None of these activities were hindering or felt required, but they brought on nostalgia and reignited my interest to return to Peru, one of the first countries I discovered on my own six years ago. A discovery that has influenced my decision to prioritize new experiences, guiding me to taking the trip I was on and initiating the journey to come.
When I received the call that my cohort’s placement to Peru had been canceled with minimal explanation, a day before my Spanish language interview, I was less than enthused. Upon further reading about the state of emergency called by the Peruvian government in response to intense flooding and corresponding mudslides, I slowly began to understand the decision made.
The scariest part of the cancelation was the wait between cancelation and reassignment. The three-week wait to find out where and at what capacity Peace Corps would reassign me was mentally draining. When things are out of my control I try to keep my hopes low and harness a flexible mindset, which hopefully allows me to think clearly when discovering what decisions have been made for me. So my coping strategy was to completely ignore any thoughts on what the alternative could be or when the placement would depart, in essence, my goal was to block out all thoughts surrounding the Peace Corps.
This proved to be immensely difficult as the first questions asked when informing friends and family about the cancelation were, “What if you don’t like the new placement?” “Where are you hoping to be alternatively placed?” “Would you want to teach English if it was offered?” “So when does this mean you will leave?” All questions I was strategically avoiding asking myself through the ignore tactic.
The outcome of the cancelation was an Agribusiness Advising offer for Uganda departing on a comparable timeline to my Peru placement. I’ll spare you the drama of my scattered, racing thoughts that occurred within the hour of receiving the news, but upon looking up from my computer to announce to my youngest brother and mom, who patiently provided silence in the room while quietly pretending not to look at me over the course of my hour-long internal thought processing, that I will accept the placement my youngest brother asked to hear the pros and cons list that he must have seen me scribbling.
The list of pros was long. The list of cons was short, only containing “no Spanish” and “more challenging.” After completing an eye roll that looked more like a body roll because it was accentuated so thoroughly he sarcastically stated, “oh so you are worried it might be hard.” And sternly retorted, “you know you can’t grow without discomfort.” After allowing me to let that ordeal sink in with a strategic moment of silence he more gently reminded me that it has already taken me a lifetime to learn such a simple language and two more years without fluency doesn’t seem like a big deal, negating “no Spanish” as a valid con. Thank you Tristan. We all need a 17-year-old bilingual younger brother to really break things down for us.
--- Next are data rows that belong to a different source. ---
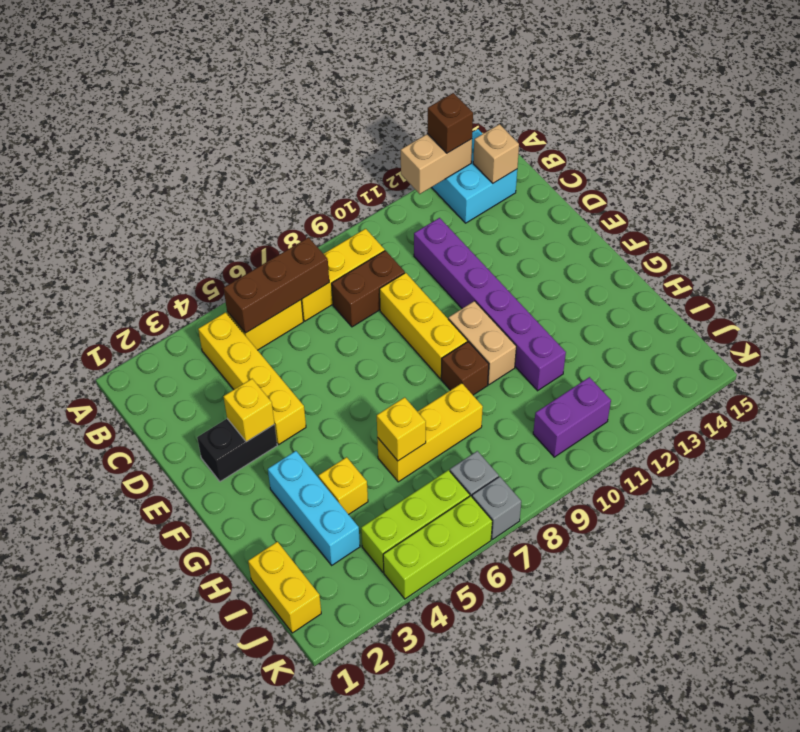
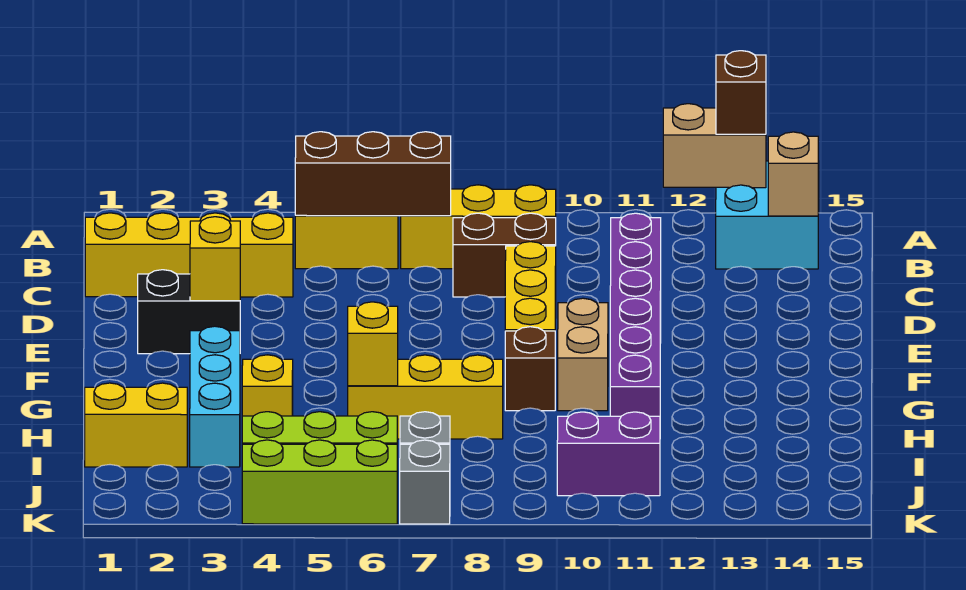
yellow 1x4 brick [198,312,306,444] -> yellow 1x4 brick turned to [85,213,293,297]
yellow 1x2 brick [248,542,321,633] -> yellow 1x2 brick turned to [85,383,187,467]

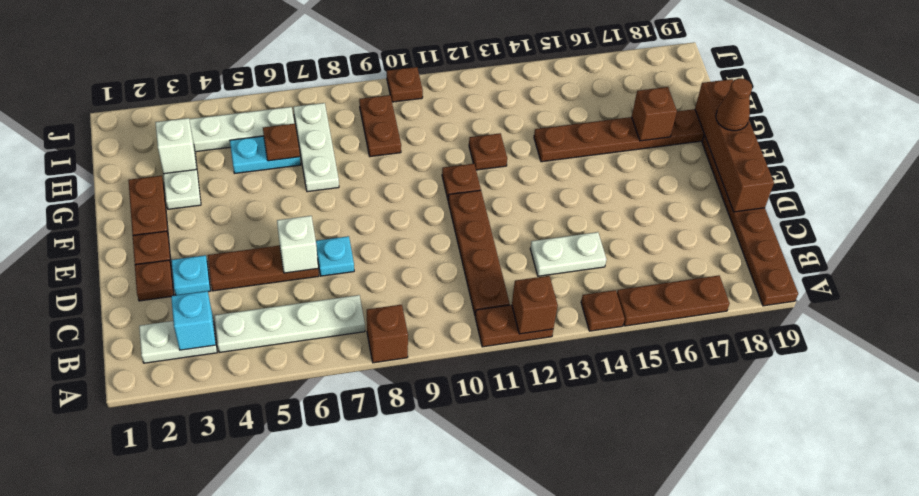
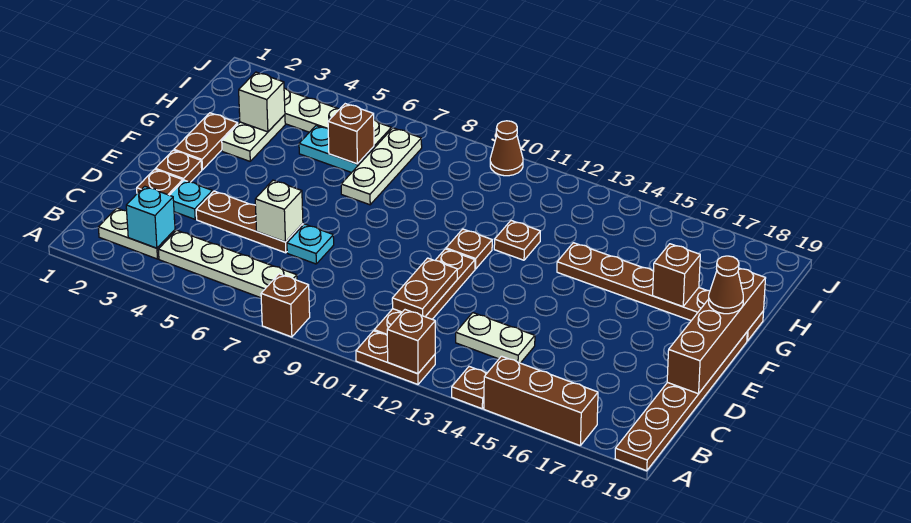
brown 1x3 plate [617,275,730,326] -> brown 1x3 brick [484,356,598,445]
brown 1x1 plate [263,124,300,161] -> brown 1x1 brick [328,104,374,164]
brown 1x2 plate [359,95,401,157] -> brown 1x2 plate moved to [392,258,457,317]
brown 1x1 plate [387,67,423,102] -> brown 1x1 cone [490,121,523,176]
Peace Corps has taught me a lesson even before my placement has begun. In this industry things change quickly and compromise is often required. To cope with this now and moving forward, maintaining a flexible mindset will be of the utmost importance and finding the excitement in any situation will be crucial for happiness. To do anything other than gratefully accept this once in a lifetime opportunity, on the grounds that it is not exactly what I anticipated, would have been not only a disservice to the Peace Corps and the Peace Corps’ partners preparing for our arrival in Uganda, but also a disservice to me.
Throughout the application, interview, and placement process Peace Corps stresses flexibility as a characteristic for success, or in simpler terms just “go with the flow” and you will succeed. So I guess this is the first of many challenges to come up where I’ll just have to go with the flow and build excitement.